10. Los Angeles Lakers
Los Angeles isn’t known for its lakes, so how did the team get this name? It’s actually a pretty simple answer: the Lakers were originally the Minneapolis Lakers, which makes much more sense given that Minnesota is known as “The Land of 10,000 Lakes.” The team kept the nickname after moving to L.A. in 1960.
11. New York Knicks
Knicks comes from Knickerbocker, an invented Dutch surname that was popularized by Washington Irving’s 1809 satire A History of New York, which he published under the pseudonym “Diedrich Knickerbocker.” The name evolved into a term for an imagined Dutch aristocracy in New York, who smoked long pipes and wore short pants (which is where the name for the clothing article knickerbockers, or knickers, comes from). The term continued to evolve and became commonly used as a generic term for people in the New York area. It has been in use in club names in New York for quite some time, due to its close association with the city. The New York Knicks basketball team acquired it by drawing it from a hat–several big wigs each put a name into the hat, and Knickerbockers was drawn.
12. Utah Jazz
The Utah Jazz are so-named because Salt Lake City is the jazz capital of the world. Just kidding–the team was transplanted by its owners from New Orleans, the actual jazz capital, in 1979. After moving, they decided to keep both the name and the team colors of green, purple, and gold, which are the colors of Louisiana Mardi Gras. The decision caused some controversy that still lingers today, as both jazz music and Mardi Gras are major cultural aspects of New Orleans (although the team colors have since changed). The nickname the Jazz was originally chosen by New Orleans for this reason, as well as for the dictionary definition of jazz, “collective improvisation.”

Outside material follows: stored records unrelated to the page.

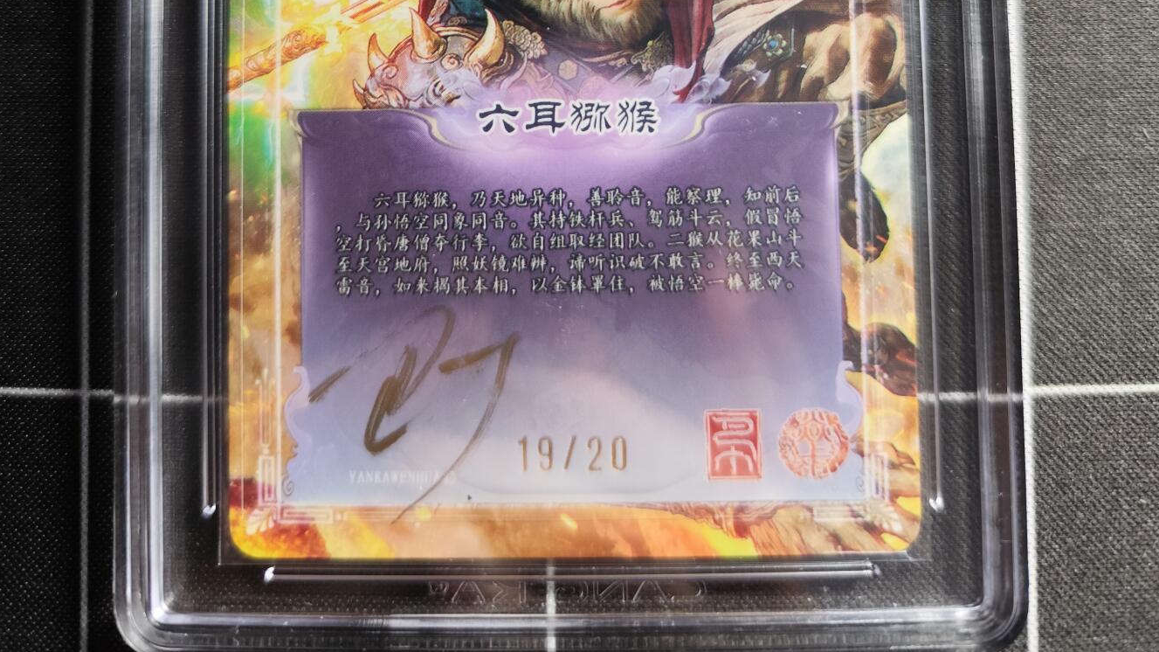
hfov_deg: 58.0
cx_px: 579
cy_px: -84
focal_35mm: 34
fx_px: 1045
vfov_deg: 30.6
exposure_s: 1/100
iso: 400
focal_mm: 6.14
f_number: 1.65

The National Hockey League
13. Anaheim Ducks
Although it seems odd, this team actually got its name from where you’re probably thinking it did: The Mighty Ducks, the 1992 film. Many people assume it’s the other way around. The team was founded by Disney in 1993, and was originally called the Mighty Ducks of Anaheim. Quack quack quack!
14. Nashville Predators
Although it would be awesome if this team got its name from the Predator movies in the same way as the Ducks, that sadly is not the case. The name is the result of fan voting, in which Ice Tigers, Fury, and Attack were the final candidates. Founder Craig Leipold submitted his own, Predators, which ended up winning. Interestingly, the logo was decided before the name, and the voting was based on that.
15. Detroit Red Wings
The Red Wings went by other names since forming in 1926, until the new name was chosen in 1932 when bought by James E. Norris. Norris had been a member of the Montreal Amateur Athletic Association, which had cycling roots. The MAAA emblem was a winged wheel and had also won the first Stanley Cup in 1883, which Norris thought made it a perfect choice for a team in the Motor City.
16. Boston Bruins
Bruin is a Middle English word that originates from a Middle Dutch word for brown (and is related to our current word brown). The name entered the English language in the 15th century as a proper name for Bruin the Bear, a character often found in the tales of Reynard the Fox, who was a trickster character. People then began using the name as a general term for bears. In 1924, general manager Art Ross was instructed to come up with a team name involving a wild animal with speed and agility, and he chose the Bruins.
Many of the interesting origins of team names have been lost or forgotten over the years, and it’s common for there to be more than one favored explanation. What do you think? Have you heard a different origin story for any of these team names?